27/04/10

o porquê da canção Grândola


Escrito por Pedro Laranjeira


…o porquê da canção de Abril


…um testemunho de Pedro Laranjeira


Conto esta história na primeira pessoa, porque é a narrativa de uma experiência de vida (mesmo vida de jornalista) que nem muitos anos de aventura fariam esquecer jamais.

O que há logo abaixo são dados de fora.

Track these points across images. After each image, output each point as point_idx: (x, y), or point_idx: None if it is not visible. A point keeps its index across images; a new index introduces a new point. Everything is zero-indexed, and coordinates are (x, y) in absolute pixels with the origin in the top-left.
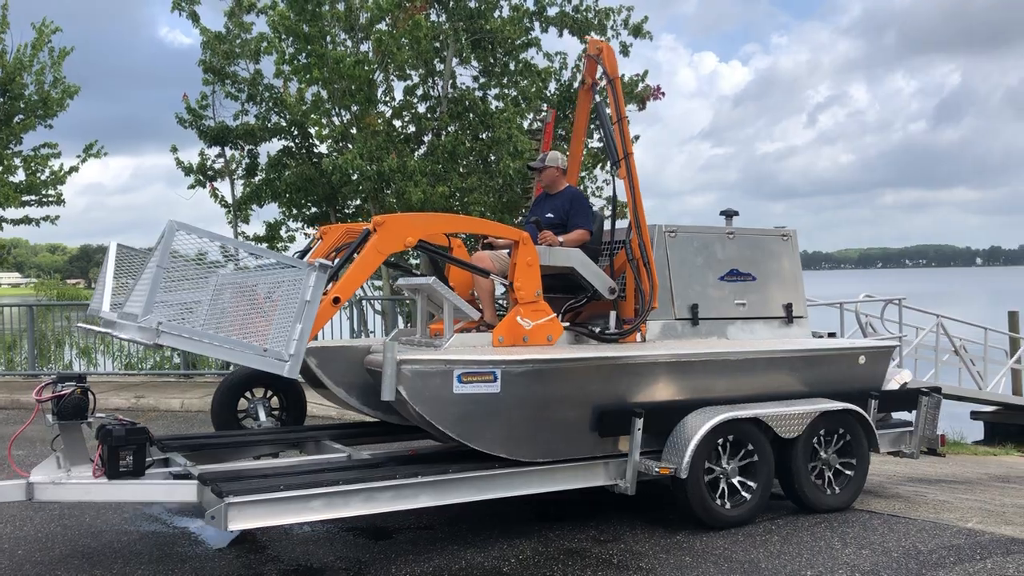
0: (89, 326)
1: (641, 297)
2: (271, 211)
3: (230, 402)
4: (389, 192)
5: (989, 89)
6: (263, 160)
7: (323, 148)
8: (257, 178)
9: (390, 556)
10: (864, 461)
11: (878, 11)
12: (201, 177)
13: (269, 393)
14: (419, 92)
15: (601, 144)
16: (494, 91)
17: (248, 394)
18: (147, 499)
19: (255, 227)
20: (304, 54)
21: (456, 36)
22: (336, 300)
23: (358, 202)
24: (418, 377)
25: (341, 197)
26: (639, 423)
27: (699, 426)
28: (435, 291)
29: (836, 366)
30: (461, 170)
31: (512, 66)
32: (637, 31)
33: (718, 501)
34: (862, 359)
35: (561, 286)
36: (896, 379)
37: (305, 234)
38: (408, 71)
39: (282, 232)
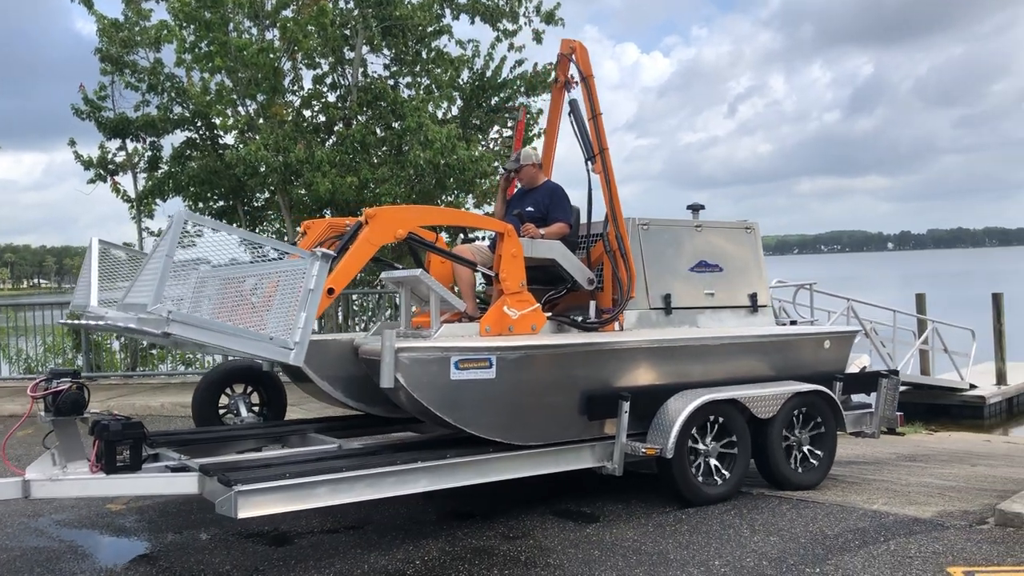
0: (76, 321)
1: (620, 287)
2: (176, 205)
3: (211, 398)
4: (297, 183)
5: (900, 79)
6: (166, 153)
7: (229, 139)
8: (160, 171)
9: (289, 563)
10: (832, 441)
11: (796, 4)
12: (102, 171)
13: (249, 389)
14: (328, 81)
15: (511, 133)
16: (406, 80)
17: (228, 390)
18: (146, 492)
19: (160, 222)
20: (206, 42)
21: (365, 23)
22: (331, 291)
23: (267, 195)
24: (416, 364)
25: (248, 190)
26: (626, 406)
27: (682, 408)
28: (422, 283)
29: (804, 351)
30: (373, 160)
31: (424, 54)
32: (549, 18)
33: (701, 479)
34: (827, 344)
35: (539, 278)
36: (856, 363)
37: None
38: (317, 59)
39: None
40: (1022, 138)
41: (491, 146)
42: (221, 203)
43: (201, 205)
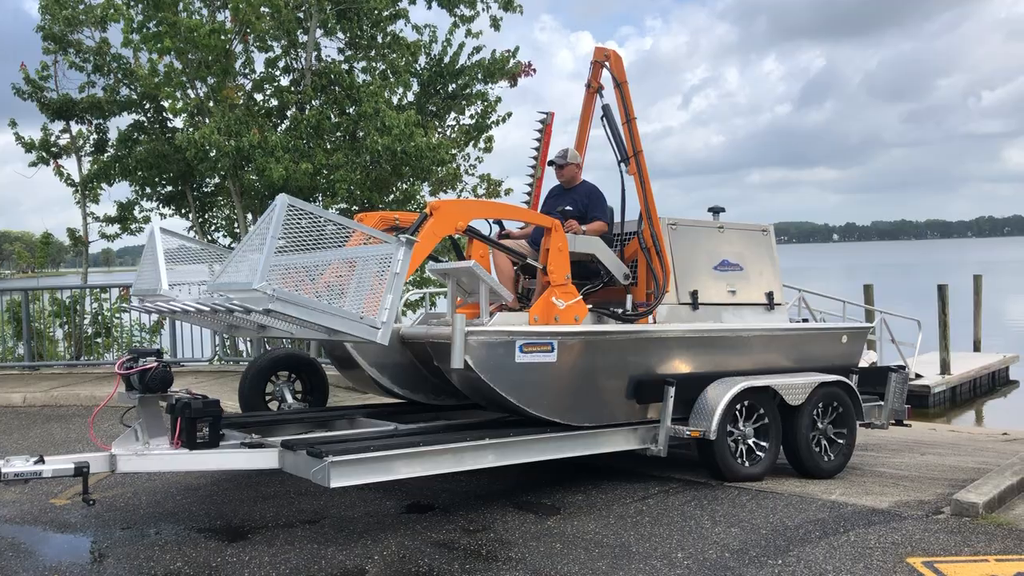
0: (146, 305)
1: (656, 282)
2: (123, 190)
3: (259, 385)
4: (249, 169)
5: (850, 73)
6: (113, 136)
7: (178, 123)
8: (106, 155)
9: (243, 559)
10: (853, 430)
11: None
12: (44, 154)
13: (292, 376)
14: (281, 64)
15: (473, 122)
16: (361, 64)
17: (273, 378)
18: (227, 467)
19: (105, 207)
20: (155, 22)
21: (320, 6)
22: None
23: (216, 180)
24: (483, 347)
25: (198, 175)
26: (672, 391)
27: (723, 394)
28: (474, 274)
29: (825, 344)
30: (327, 146)
31: (379, 39)
32: (508, 5)
33: (739, 460)
34: (844, 339)
35: (577, 272)
36: (865, 359)
37: (160, 214)
38: (269, 42)
39: (136, 212)
40: (966, 133)
41: (448, 133)
42: (170, 188)
43: (148, 190)
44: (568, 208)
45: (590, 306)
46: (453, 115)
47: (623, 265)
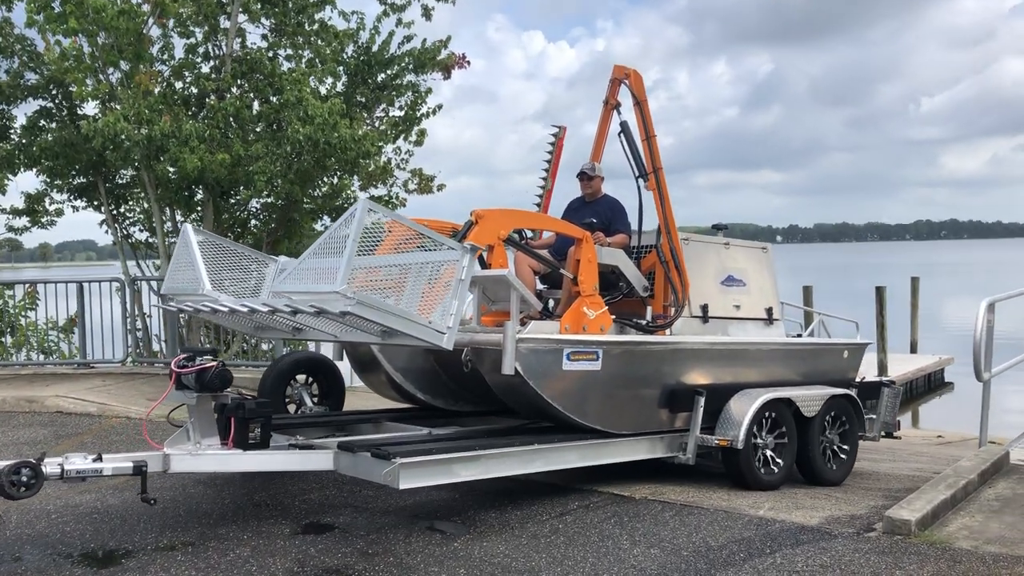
0: (189, 305)
1: (675, 295)
2: (32, 181)
3: (279, 388)
4: (163, 159)
5: (796, 78)
6: (19, 123)
7: (89, 109)
8: (10, 143)
9: None
10: (856, 441)
11: (701, 1)
12: None
13: (310, 379)
14: (201, 51)
15: (402, 113)
16: (286, 52)
17: (292, 380)
18: (281, 468)
19: (12, 198)
20: (59, 1)
21: None
22: None
23: (132, 171)
24: (532, 354)
25: (110, 165)
26: (701, 401)
27: (750, 404)
28: (507, 282)
29: (830, 359)
30: (248, 137)
31: (306, 26)
32: None
33: (761, 469)
34: (846, 354)
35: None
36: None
37: (72, 206)
38: (191, 27)
39: (46, 204)
40: (905, 138)
41: (377, 125)
42: (82, 179)
43: (59, 181)
44: (592, 220)
45: (613, 317)
46: (383, 106)
47: (643, 278)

Faço-o porque muita gente pensa ainda que foi a letra do “Grândola Vila Morena” que fez dela a canção escolhida para transmitir a “senha de avanço” ao movimento das forças armadas, na noite de 24 para 25 de Abril de 1974, que foi a mensagem do poema ou a figura de José Afonso, per se … mas não… se tudo isso pesou, e pesou decerto, a composição do Zeca tornou-se o símbolo da revolução dos cravos por muito mais, por um significado que adquiriu menos de um mês antes. Foi num acontecimento público a que Lisboa assistiu, em que participaram muitos portugueses, de forma espontânea, mas que passou relativamente despercebido na comunicação social de então, nesses tempos em que a Imprensa, para falar de certas coisas, tinha que fazê-lo “nas entrelinhas”...


Estava-se em Março de 1974.


A Casa da Imprensa organiza, no Coliseu dos Recreios, em Lisboa, o “Primeiro Encontro da Canção Portuguesa”, destinado a entregar prémios de imprensa, rádio, televisão, música, literatura e bailado.

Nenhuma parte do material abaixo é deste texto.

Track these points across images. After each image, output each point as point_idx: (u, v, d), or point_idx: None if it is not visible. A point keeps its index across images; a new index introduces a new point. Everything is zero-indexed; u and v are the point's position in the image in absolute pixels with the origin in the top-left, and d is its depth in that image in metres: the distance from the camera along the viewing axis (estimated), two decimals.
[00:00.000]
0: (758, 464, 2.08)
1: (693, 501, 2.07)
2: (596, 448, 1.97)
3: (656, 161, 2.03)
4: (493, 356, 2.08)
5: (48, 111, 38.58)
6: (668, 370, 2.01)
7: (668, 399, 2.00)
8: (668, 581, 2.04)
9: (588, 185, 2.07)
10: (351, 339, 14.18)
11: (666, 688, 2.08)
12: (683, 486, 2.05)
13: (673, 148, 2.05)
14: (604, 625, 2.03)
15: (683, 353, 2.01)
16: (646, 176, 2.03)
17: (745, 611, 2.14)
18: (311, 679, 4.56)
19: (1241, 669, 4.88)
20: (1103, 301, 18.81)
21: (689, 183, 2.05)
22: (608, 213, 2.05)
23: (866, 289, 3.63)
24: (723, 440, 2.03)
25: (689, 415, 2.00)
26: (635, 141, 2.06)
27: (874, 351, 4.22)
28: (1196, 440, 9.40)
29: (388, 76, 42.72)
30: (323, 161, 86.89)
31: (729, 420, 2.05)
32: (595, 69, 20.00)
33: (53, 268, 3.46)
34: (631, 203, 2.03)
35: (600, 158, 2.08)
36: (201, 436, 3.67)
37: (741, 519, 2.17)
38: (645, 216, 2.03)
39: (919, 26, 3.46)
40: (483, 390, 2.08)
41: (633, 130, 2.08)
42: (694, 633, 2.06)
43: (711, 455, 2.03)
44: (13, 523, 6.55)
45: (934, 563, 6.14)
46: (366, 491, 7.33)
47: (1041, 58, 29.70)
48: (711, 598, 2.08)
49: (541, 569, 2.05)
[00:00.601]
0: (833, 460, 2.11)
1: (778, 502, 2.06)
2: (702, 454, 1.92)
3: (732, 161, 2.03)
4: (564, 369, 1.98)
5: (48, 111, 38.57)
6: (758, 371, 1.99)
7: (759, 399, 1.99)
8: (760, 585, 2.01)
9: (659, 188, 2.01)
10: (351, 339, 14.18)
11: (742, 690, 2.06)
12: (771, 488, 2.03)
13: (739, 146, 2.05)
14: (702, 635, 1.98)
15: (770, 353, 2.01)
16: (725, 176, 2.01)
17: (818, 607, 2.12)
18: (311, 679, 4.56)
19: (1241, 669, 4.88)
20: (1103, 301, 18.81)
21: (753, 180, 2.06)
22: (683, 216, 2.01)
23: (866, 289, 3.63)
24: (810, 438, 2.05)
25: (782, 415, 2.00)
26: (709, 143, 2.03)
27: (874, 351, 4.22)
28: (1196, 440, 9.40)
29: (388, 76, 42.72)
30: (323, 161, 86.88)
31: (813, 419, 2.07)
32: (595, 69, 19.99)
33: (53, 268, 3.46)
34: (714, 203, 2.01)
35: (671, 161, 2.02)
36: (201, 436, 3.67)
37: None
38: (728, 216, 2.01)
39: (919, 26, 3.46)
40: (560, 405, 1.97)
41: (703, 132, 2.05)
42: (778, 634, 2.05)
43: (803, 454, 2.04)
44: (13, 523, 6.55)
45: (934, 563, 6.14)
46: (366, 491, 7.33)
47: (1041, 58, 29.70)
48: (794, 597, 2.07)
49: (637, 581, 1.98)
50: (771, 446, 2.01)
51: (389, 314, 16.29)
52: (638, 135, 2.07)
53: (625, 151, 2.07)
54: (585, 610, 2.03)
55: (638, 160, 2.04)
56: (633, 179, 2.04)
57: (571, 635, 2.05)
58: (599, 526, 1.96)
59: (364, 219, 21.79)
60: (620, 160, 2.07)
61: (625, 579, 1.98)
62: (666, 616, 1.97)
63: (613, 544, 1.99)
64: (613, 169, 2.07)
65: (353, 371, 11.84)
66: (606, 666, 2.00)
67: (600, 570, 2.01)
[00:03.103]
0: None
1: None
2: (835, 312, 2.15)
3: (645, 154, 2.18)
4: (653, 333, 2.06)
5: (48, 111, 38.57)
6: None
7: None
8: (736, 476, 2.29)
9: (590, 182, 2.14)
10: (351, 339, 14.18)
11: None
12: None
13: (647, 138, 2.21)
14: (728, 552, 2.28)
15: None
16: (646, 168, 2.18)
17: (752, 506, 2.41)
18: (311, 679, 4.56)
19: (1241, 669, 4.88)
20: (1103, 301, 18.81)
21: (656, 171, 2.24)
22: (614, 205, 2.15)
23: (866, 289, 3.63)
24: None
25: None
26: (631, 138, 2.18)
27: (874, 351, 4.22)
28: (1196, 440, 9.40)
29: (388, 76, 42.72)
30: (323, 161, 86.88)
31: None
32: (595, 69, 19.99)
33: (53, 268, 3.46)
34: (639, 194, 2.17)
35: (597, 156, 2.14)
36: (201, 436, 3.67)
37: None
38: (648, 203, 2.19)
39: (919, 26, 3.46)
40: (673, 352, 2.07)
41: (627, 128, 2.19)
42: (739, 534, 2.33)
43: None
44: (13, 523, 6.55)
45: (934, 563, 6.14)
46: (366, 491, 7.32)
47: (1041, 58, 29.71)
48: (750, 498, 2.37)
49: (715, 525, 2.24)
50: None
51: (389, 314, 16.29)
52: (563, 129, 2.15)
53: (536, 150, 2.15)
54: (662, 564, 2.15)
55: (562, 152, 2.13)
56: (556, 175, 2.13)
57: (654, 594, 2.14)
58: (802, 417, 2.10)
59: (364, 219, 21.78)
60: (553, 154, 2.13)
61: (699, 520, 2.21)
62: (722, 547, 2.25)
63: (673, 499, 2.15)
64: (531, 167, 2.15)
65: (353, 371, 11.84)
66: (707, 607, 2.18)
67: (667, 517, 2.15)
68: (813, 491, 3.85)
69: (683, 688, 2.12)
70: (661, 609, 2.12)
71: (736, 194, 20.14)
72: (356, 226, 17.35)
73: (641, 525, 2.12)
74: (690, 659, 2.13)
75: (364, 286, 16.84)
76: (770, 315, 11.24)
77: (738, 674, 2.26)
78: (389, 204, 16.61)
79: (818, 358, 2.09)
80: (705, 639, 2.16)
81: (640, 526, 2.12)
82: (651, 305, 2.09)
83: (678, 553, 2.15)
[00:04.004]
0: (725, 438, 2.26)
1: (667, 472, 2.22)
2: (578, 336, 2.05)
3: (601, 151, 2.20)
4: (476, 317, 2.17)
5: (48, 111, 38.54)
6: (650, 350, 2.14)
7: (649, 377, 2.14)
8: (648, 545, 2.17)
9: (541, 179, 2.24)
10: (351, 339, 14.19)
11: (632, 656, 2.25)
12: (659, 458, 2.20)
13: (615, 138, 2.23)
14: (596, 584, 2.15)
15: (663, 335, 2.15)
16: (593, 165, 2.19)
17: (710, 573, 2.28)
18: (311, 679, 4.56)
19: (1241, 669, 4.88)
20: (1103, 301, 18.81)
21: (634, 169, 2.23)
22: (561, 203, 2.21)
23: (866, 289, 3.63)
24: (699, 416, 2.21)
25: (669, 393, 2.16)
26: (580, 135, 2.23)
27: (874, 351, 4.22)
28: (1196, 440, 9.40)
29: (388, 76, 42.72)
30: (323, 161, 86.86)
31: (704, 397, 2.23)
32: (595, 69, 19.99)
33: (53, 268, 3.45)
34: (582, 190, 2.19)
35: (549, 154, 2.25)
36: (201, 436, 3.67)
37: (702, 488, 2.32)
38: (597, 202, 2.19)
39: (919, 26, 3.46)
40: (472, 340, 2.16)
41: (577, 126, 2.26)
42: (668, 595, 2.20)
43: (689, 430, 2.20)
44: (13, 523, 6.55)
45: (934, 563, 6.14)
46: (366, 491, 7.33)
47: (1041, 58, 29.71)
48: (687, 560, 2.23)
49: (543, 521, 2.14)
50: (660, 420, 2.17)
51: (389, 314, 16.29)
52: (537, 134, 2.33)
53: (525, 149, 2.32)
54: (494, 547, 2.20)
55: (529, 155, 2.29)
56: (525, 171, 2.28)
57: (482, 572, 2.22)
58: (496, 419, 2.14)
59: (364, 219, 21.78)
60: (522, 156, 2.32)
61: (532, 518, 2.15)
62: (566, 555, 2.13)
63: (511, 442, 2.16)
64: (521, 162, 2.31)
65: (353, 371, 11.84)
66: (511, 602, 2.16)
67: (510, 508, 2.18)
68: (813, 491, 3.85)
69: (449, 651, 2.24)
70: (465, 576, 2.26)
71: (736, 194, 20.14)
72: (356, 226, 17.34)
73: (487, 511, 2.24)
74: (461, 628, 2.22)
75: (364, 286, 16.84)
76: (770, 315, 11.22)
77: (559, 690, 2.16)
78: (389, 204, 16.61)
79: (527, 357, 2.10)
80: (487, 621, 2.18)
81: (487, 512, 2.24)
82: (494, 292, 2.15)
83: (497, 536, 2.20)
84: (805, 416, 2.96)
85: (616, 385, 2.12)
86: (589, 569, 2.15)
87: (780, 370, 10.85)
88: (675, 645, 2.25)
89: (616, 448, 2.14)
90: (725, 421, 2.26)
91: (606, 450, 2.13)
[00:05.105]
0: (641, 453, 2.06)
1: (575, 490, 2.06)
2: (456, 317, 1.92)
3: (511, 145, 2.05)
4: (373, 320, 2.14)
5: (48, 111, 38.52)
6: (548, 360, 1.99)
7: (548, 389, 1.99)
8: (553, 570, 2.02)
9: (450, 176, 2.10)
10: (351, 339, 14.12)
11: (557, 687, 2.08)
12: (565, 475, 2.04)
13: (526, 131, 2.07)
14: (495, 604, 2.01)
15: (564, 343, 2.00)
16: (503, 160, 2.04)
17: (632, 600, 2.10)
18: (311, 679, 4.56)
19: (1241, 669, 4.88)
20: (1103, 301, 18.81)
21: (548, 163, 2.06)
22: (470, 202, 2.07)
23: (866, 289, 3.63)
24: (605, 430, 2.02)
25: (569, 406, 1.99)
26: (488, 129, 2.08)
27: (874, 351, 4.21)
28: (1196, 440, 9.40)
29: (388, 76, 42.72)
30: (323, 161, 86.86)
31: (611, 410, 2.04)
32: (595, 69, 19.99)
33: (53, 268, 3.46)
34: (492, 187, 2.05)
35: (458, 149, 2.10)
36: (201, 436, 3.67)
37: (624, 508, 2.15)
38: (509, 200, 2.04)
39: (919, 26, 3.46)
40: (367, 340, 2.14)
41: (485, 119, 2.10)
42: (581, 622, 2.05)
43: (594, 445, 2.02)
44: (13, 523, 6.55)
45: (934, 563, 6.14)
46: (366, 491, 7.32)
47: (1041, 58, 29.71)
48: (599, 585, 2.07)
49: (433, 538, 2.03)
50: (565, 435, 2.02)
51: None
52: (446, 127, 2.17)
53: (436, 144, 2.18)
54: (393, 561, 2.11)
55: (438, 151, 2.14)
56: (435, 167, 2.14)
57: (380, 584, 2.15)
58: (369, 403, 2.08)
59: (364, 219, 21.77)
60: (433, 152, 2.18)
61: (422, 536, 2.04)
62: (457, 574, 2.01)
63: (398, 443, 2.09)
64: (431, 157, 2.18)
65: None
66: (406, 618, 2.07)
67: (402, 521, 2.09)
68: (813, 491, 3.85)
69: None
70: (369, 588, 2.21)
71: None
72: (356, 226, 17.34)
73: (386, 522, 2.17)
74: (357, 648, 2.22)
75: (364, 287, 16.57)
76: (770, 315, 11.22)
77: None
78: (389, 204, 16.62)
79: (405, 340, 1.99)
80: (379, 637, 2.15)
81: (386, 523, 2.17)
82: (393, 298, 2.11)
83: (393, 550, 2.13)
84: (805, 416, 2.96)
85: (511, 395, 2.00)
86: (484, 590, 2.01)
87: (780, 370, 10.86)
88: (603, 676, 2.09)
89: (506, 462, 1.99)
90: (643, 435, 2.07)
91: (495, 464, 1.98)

Quase não aconteceu, porque a necessária autorização nunca chegou. Segundo declarações de José Jorge Letria à Visão, trinta anos depois, “O regime já estava nitidamente em fase de implosão. Quiseram derrotar-nos não com uma proibição do Festival, mas com uma não-resposta. Até ao dia do espectáculo ainda não sabíamos se tínhamos, ou não, autorização. Por volta das 17 e 30 do dia 29, quando cheguei ao Coliseu, já havia muita gente à sua volta, e ao fundo da Avenida da Liberdade lá estava a polícia de choque, os carros de água… estava a desenhar-se ali um confronto”…


O ambiente no país era tenso, nesses dias: menos de duas semanas antes tinha ocorrido o golpe frustrado de 16 de Março, a censura agia com autêntica ferocidade.


Eu trabalhava como repórter free-lance, então, principalmente para o programa “Limite” da Rádio Renascença (o tal que tocou o “Grândola Vila Morena”, numa jogada encenada pelo Manuel Tomás e pelo Leite Vasconcelos, de que nem a Rádio soube até ter acontecido) e fazia em média umas seis reportagens de exteriores por semana, das quais raramente mais do que uma passava as malhas da censura.


Nessa noite, fui para o Coliseu, armado com um gravador e uma enorme vontade de conhecer algumas das vozes com que há anos tentava enganar os censores da rádio em Moçambique, antes mesmo de o vir tentar para Portugal.


O ambiente era quente, por todos os motivos e a despeito de uma primavera ainda fria… os bilhetes tinham sido todos vendidos e houve quem ficasse à porta. Esperavam ouvir-se muitas das vozes que pouco passavam nas rádios.


O Subsecretário de Estado da Informação e Turismo, Caetano de Carvalho, ainda foi ao Coliseu tentar evitar que o concerto se realizasse, “em nome da sensatez”, mas a decisão dos organizadores foi diferente: o espectáculo iria para o palco, mas os intérpretes sujeitar-se-iam a cantar apenas as canções autorizadas pelo regime – havia uma extensa lista de letras proibidas e José Afonso e Adriano Correia de Oliveira tinham sido impedidos de actuar.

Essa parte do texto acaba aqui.